Comprehensive News and Content to Complement your Local News Brand

'1 baby per hour' born in prescription drug withdrawal

Figure marks a 3-fold increase from 2000 to 2009

Author: By Stephanie Smith CNN
Published On: Apr 30 2012 06:28:34 PM CDT  Updated On: May 01 2012 04:14:46 AM CDT
Drug dependent babies Baby Marayah

Julie O'Neill/CNN

(CNN) -

The cry of a baby withdrawing from prescription opiates is shrill, as if the child is in terrible pain.

"It's a very high-pitched, uncomfortable cry," said Dr. Aimee Bohn, a pediatrician with Mountain Comprehensive Health Corporation in Whitesburg, Kentucky. "It's like the kid has been pinched."

That characteristic cry is increasingly ringing through the hallways of hospitals nationwide, according to new research.

By 2009 there were more than 13,000 babies born with neonatal abstinence syndrome, a withdrawal syndrome that occurs in some babies after being exposed to a class of painkillers, called opiates, while in utero, according to the study published Monday.

"That's about one baby per hour," said Dr. Stephen Patrick, lead author of the study, which was published online in the Journal of American Medical Association. "We were surprised by it. That's a startling increase."

Perhaps more startling - that one baby per hour figure marks about a three-fold increase in the number of babies born with NAS since 2000; and during the same time period, opiate use among expectant mothers was also jumping, increasing nearly five-fold.

"There has been an incredible increase in the number of opiate pain relievers prescribed in the U.S.," said Patrick, a fellow in the University of Michigan's Division of Neonatal-Perinatal Medicine. "We think that might be part of the increase we are seeing."

Patrick says he undertook the study after he and colleagues from other hospitals began noticing more and more babies in their neonatal intensive care units with hallmarks of NAS, which includes increased irritability, respiratory and feeding problems, low birth weight and, rarely, seizures.

Using hospital billing data from the Kids' Inpatient Database, they identified which newborns were discharged with an NAS diagnosis to arrive at a national estimate.
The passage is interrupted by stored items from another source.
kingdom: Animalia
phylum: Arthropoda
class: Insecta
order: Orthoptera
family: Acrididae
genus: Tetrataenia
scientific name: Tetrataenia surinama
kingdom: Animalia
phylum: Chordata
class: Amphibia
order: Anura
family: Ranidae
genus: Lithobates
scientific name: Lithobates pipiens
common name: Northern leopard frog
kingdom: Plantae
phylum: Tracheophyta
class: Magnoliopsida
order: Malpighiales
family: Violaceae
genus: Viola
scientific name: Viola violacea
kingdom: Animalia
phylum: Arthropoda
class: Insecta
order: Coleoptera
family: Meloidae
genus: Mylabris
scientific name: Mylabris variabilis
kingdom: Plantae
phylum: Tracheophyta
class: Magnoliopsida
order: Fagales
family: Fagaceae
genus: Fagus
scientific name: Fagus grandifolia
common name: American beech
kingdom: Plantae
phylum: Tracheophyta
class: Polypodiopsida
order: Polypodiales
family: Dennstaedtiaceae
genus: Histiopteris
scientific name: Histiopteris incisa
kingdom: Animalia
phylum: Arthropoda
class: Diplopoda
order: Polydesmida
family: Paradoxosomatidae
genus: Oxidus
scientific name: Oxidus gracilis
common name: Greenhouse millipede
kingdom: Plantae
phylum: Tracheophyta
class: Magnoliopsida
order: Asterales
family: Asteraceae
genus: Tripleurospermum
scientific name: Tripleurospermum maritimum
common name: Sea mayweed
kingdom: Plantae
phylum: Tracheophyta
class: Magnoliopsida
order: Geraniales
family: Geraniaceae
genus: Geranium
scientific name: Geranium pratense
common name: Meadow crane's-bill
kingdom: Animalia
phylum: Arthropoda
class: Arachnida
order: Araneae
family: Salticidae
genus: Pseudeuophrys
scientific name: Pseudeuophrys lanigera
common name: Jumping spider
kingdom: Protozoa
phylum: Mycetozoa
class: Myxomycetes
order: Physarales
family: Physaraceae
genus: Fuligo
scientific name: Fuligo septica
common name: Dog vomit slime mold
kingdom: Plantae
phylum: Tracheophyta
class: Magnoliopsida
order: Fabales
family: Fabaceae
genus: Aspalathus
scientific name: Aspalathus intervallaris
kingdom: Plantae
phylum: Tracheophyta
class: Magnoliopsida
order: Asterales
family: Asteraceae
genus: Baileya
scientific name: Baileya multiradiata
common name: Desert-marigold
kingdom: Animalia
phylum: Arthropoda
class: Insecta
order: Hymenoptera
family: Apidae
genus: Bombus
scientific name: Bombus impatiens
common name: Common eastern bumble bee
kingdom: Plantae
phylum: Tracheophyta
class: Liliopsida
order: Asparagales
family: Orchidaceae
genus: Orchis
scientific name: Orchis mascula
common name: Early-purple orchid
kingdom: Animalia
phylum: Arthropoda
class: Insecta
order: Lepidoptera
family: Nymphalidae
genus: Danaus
Bohn says that a couple of years ago, one baby per hour born withdrawing from opiates would have surprised her. Today, she says, it is not surprising based on what she is seeing in eastern Kentucky, part of an area known as "ground zero" of prescription drug abuse.

"Women you would never guess have a problem because they are functioning in society come in addicted," said Bohn.

Those mothers, said Bohn, are having babies with NAS at a rate of 1-2 cases per week, on a busy month, at her hospital. And that does not include babies who are exposed to prescription painkillers in utero, but somehow escape the overt symptoms at birth.

"A lot of times, the babies are a little jittery, they shake when they first come out," said Bohn. "They become cranky, they don't sleep and they develop terrible diaper rashes."

The average hospital stay for a baby born withdrawing from painkillers is 16 days, according to the JAMA study, and 77% of the time, babies with NAS were charged under state Medicaid programs.

"What we found is that the total U.S. hospital bill quadrupled over the time frame [2000-2009] nearing 720 million dollars," said Patrick. "That is extra incentive for state governments to engage in developing solutions to prevent this."